The availability of commercial-free, on-demand content initially drew eyeballs to streaming services such as Netflix, Hulu and Amazon Prime. As troubling as that was for TV and Internet service providers to watch, it was just a remake of the distribution of content – a business where they’re comfortable. Increasingly, though, as surveys by 451 Research’s VoCUL show, original content is the draw. In our most recent survey in June, the number of Netflix subscribers that cited original content as an important factor in their subscription rose seven points from December to 34% – the same percentage of subscribers to Time Warner’s HBO streaming service also cited original content. (Only Showtime had a higher percentage, with 36%).

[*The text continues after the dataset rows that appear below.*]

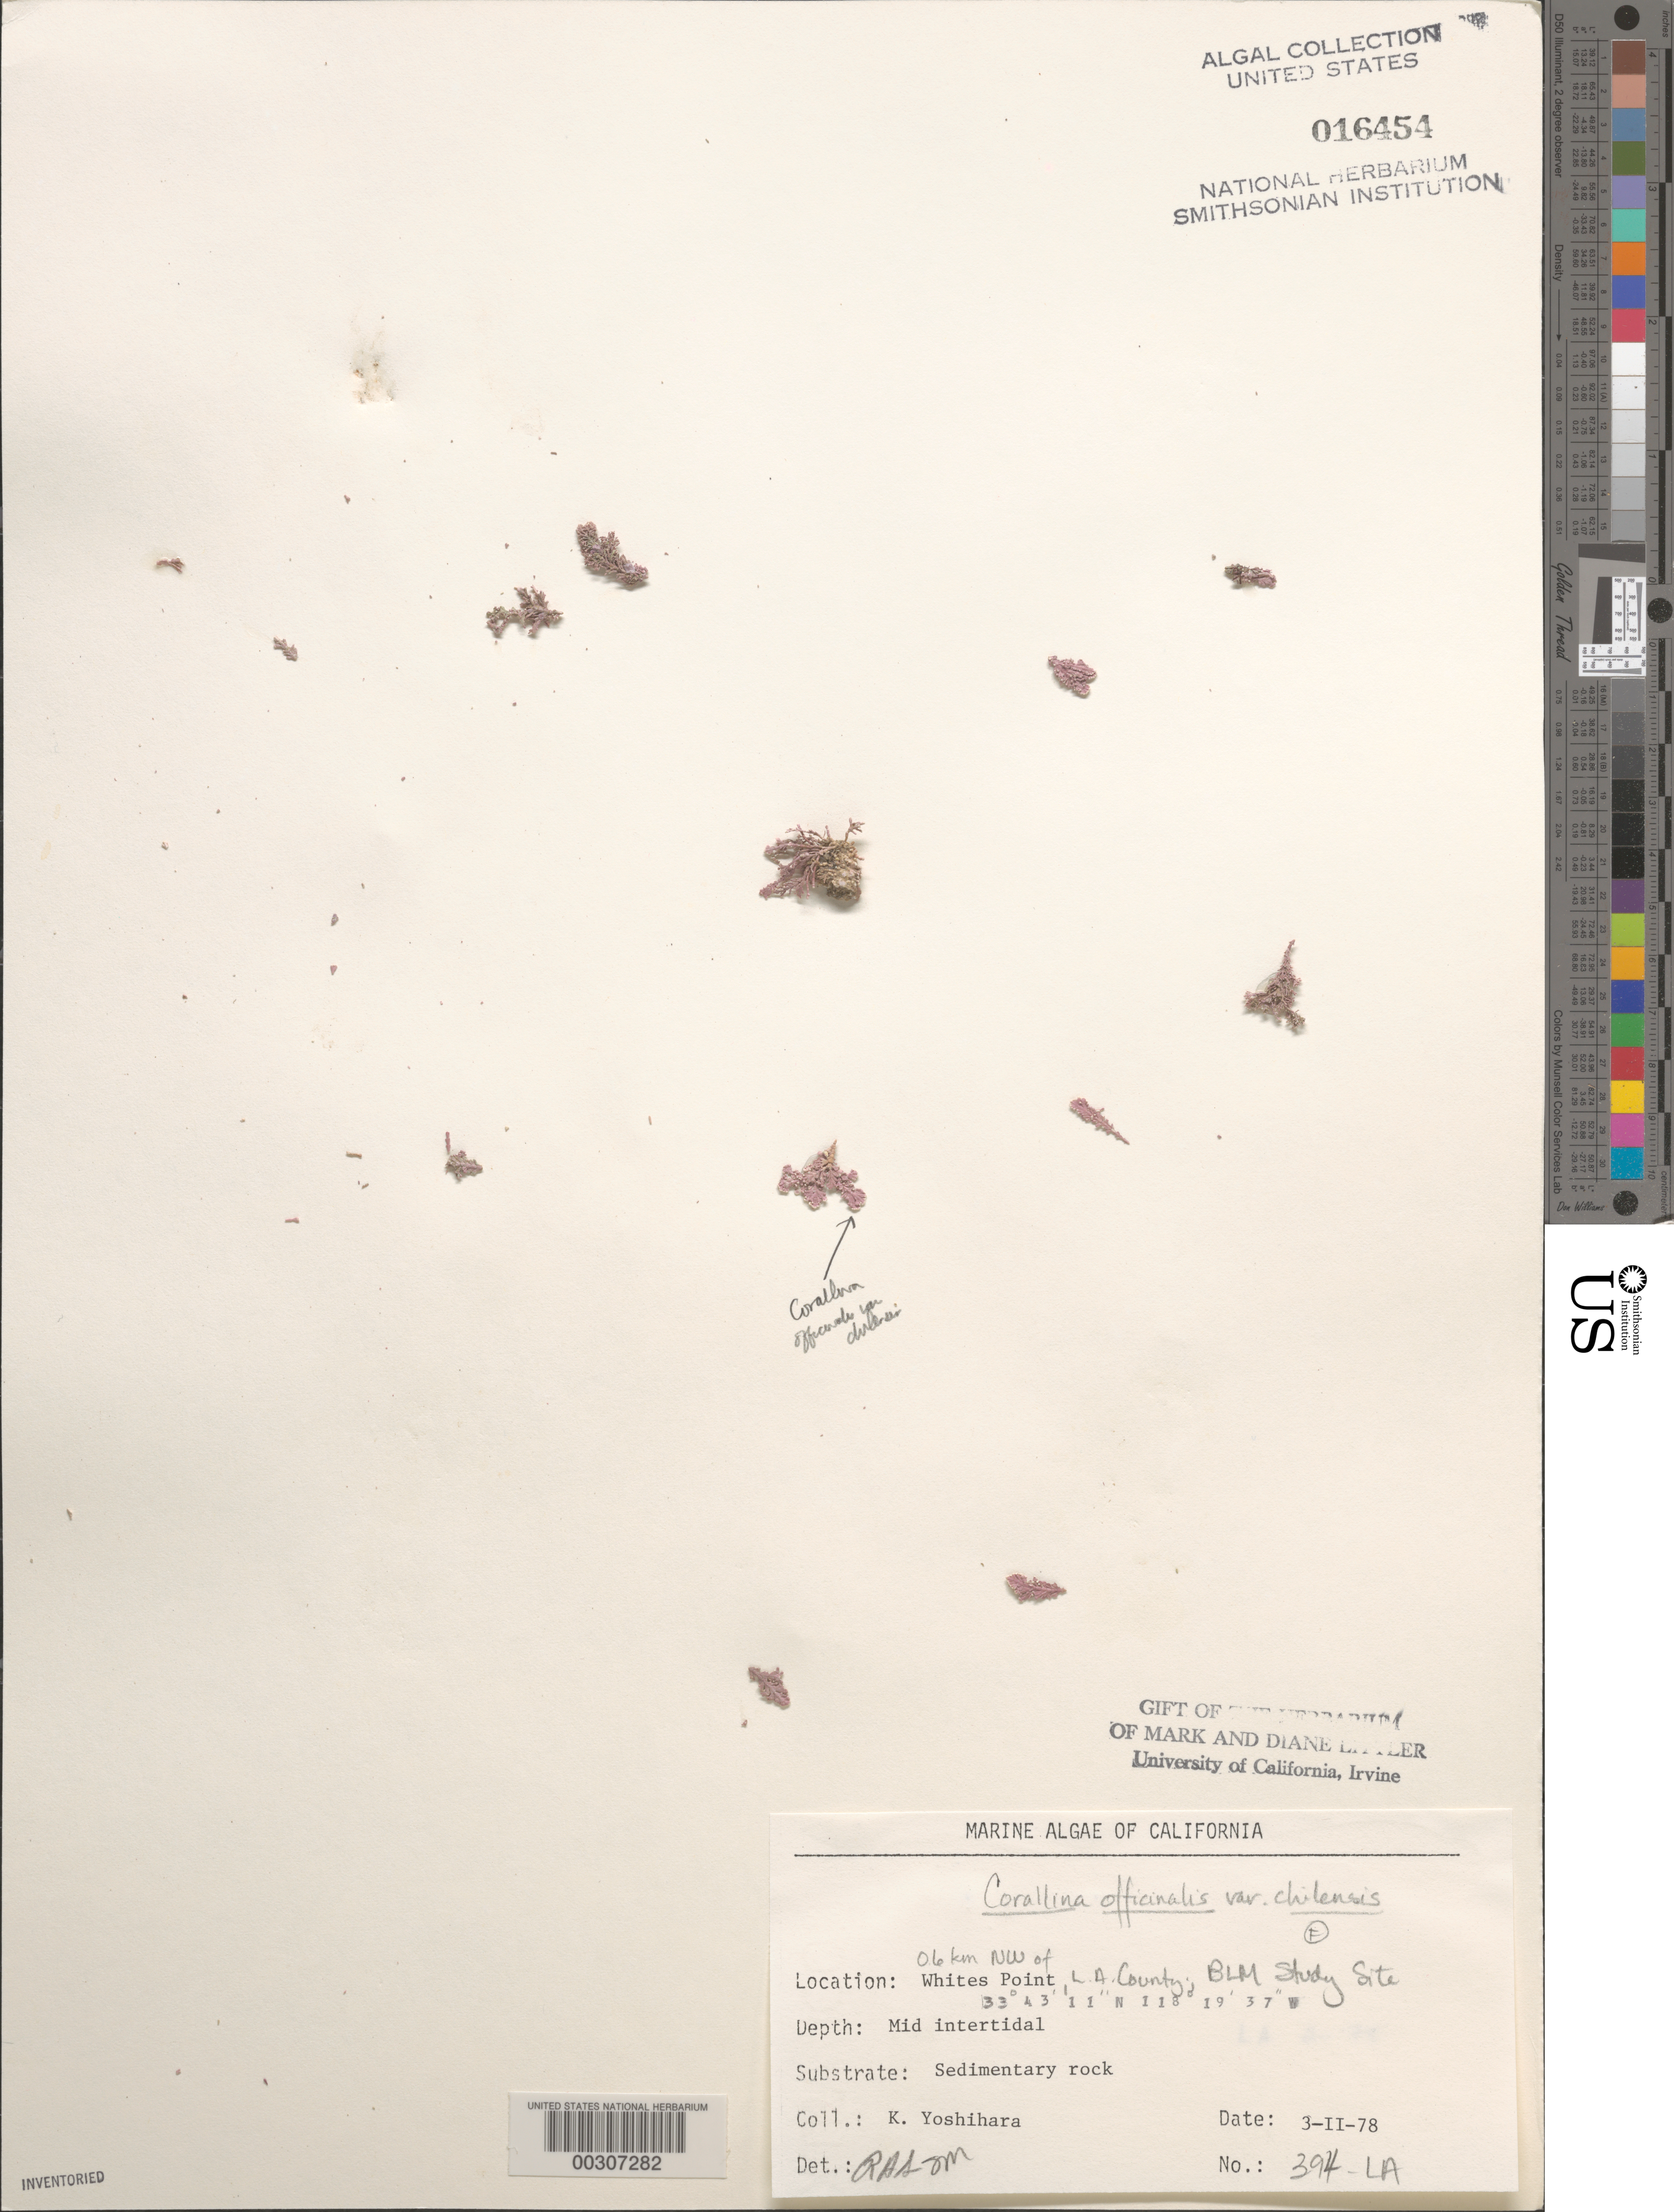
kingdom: Plantae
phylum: Rhodophyta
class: Florideophyceae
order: Corallinales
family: Corallinaceae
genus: Corallina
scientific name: Corallina officinalis var. chilensis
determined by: Sims, Robert H.; Murray, S. N.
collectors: K. Yoshihara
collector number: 394-la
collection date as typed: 03 Feb 1978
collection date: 1978-02-03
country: United States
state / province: California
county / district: Los Angeles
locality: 0.6 km northwest of Whites Point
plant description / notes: BLM-SOCALBIGHT Rocky Intertidal Survey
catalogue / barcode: US 16454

Differentiated content comes with a substantial price tag. AT&T will spend $85.4bn in cash and stock (split evenly) to acquire Time Warner. After bolting on Time Warner’s existing debt, the target has an enterprise value of $106bn, or 3.8x trailing revenue. That’s almost a turn higher than the valuation of Walt Disney, a company with growth in the high-single digits (compared with Time Warner’s slight declines this year). AT&T has taken out a $40bn bridge loan to fund the transaction, which it expects to close next year. When it does, AT&T expects to continue to operate the acquired business as a separate unit with the same management team.
For Time Warner, the deal provides a way out of a challenging time for high-end content producers. When quality content was pricey to create and distribute, Time Warner and a handful of others could claim a monopoly on consumer attention. That’s no longer the case. Coupled with that, trends in advertising are beginning to favor entities that can provide targeted audiences – something AT&T plans to pursue with this move. For now, advertisers still look toward networks to reach large-scale audiences. But Time Warner and others, which have no direct links to their audiences, are at risk of being disintermediated by content distributors and service providers. In that respect, it makes sense for Time Warner to make a hedge against this trend by linking up with AT&T. It also helps explain why Time Warner management had little interest in a slightly smaller bid from 21st Century Fox in 2014.